If you find your time or attention too short for books, try listening to some online podcasts. One of my favorites is “Stuff You Missed In History Class”. The hosts of the podcast research and share interesting historical facts that didn’t make it into traditional textbooks. History is so much more interesting when it’s just two people talking about what they learned about someone, instead of a dry, boring account in school-books. You can download podcasts to your smart-phone, put the phone in your pocket, and learn a lot while you’re working around the house, driving, or walking.
Today I listened to podcasts about Sojourner Truth, the famous slave who became a preacher and an advocate for the rights of black Americans. Some cool things I learned about her:
-Her first language was Dutch, as she was owned by a Dutch slave-owner.
-In 1827, she started having religious visions and became a preacher.
-She was part of two different communes, one called “The Kingdom” in 1933, and the other a utopian group that operated a silk factory.
-She got to meet President Lincoln in 1864, although when she later tried to attend his second term inauguration ceremony, she was turned away because she was black.
-After the Civil War ended and all slaves were freed, she helped many field slaves to adjust to freedom and learn to live independently.
-She was also a care-taker in the hospital after the war was over.

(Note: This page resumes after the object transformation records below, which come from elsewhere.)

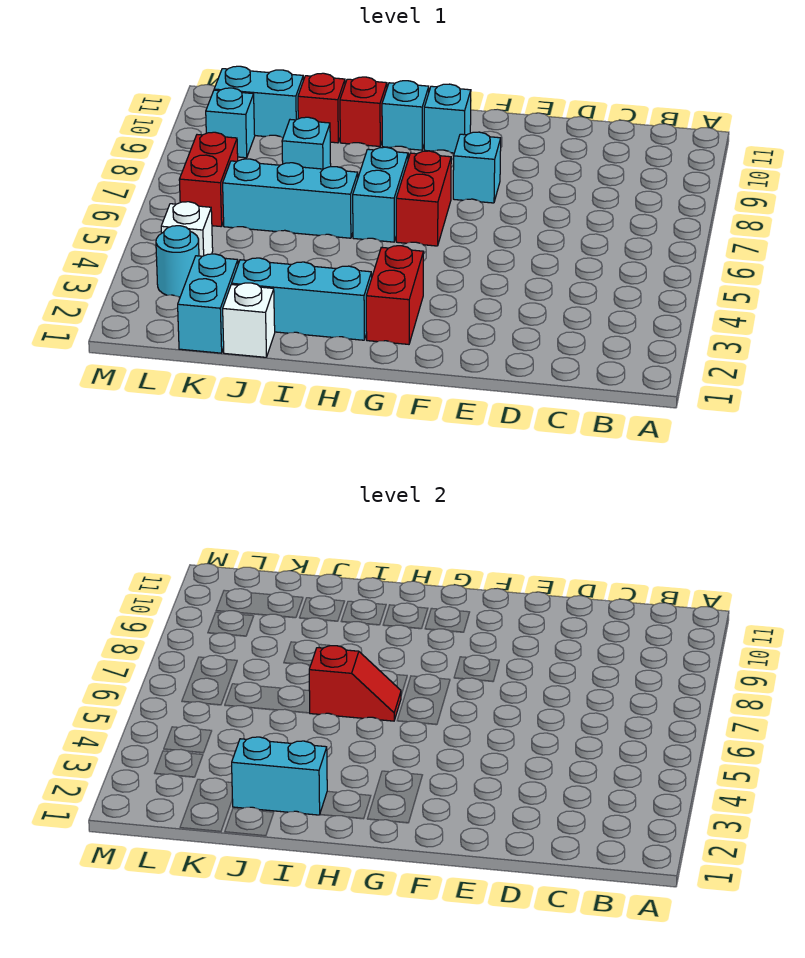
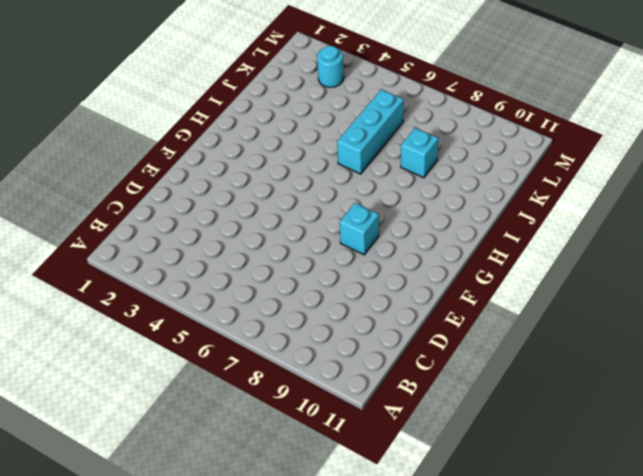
none -> red brick G2:G3 level 1
none -> red brick G6:G7 level 1
none -> cyan brick G10 level 1

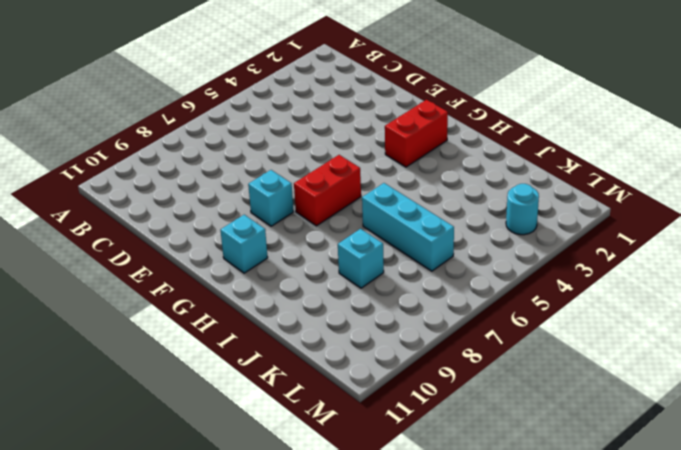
none -> cyan brick H2:J2 level 1
none -> cyan brick H6:H7 level 1
none -> cyan brick H10 level 1

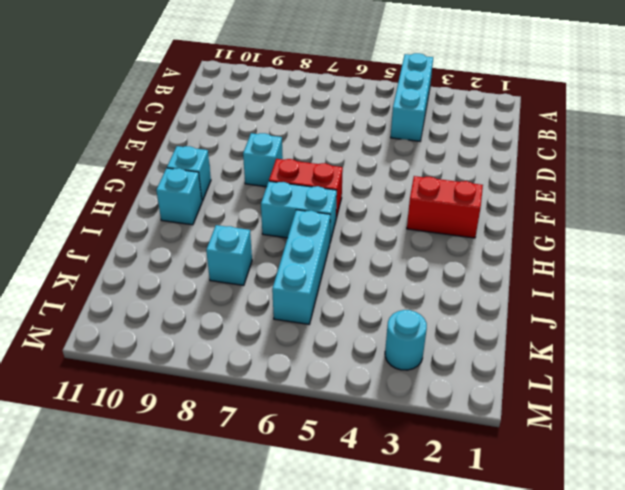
cyan brick A4:C4 level 1 -> cyan brick H2:J2 level 1
none -> red brick I10 level 1
none -> white brick J1 level 1
none -> red brick J10 level 1

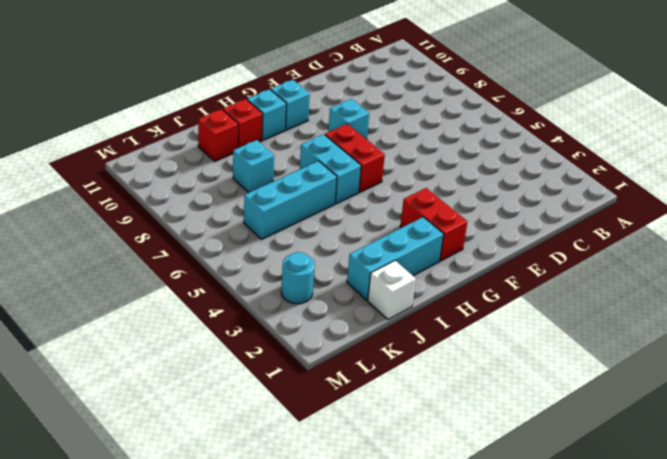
none -> cyan brick K1:K2 level 1
none -> cyan brick K10:L10 level 1
none -> white brick L4 level 1

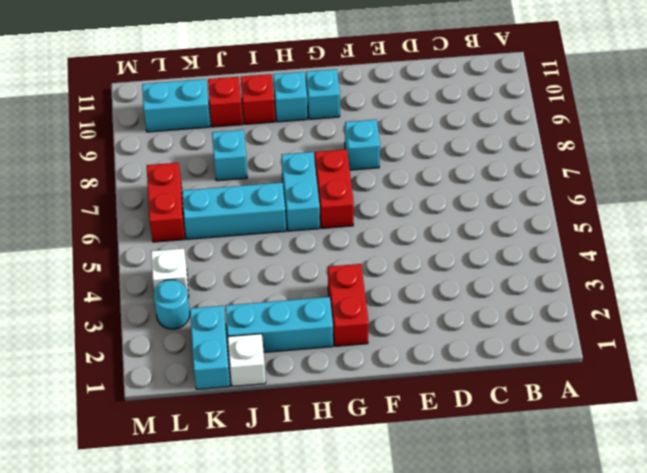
none -> cyan brick L9 level 1
none -> red slope H6:I6 level 2 top I
none -> cyan brick I2:J2 level 2

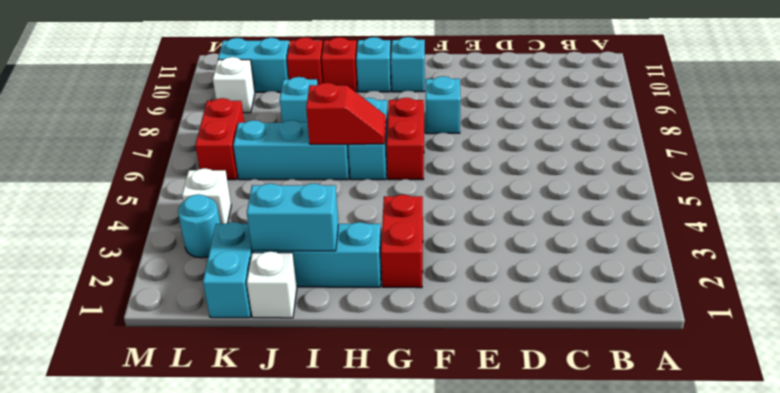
white brick L9 level 1 -> cyan brick L9 level 1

-Rosa Parks was not the first person to defy the rules of segregation on public transportation. Sojourner would get on “white” streetcars and stay seated as long as possible before being thrown off.
During the 1850s, she went on a 22-state lecture tour, speaking about the importance of equality among the races, women’s rights, religion and politics.
-Her biography is the only written account of an enslaved person in Dutch New York.
Her last recorded words were: “Be a follower of Jesus.”
The great thing about podcasts is that it gives you a little taste of whatever they are talking about, and then you can decide if you want to delve deeper into that person’s history.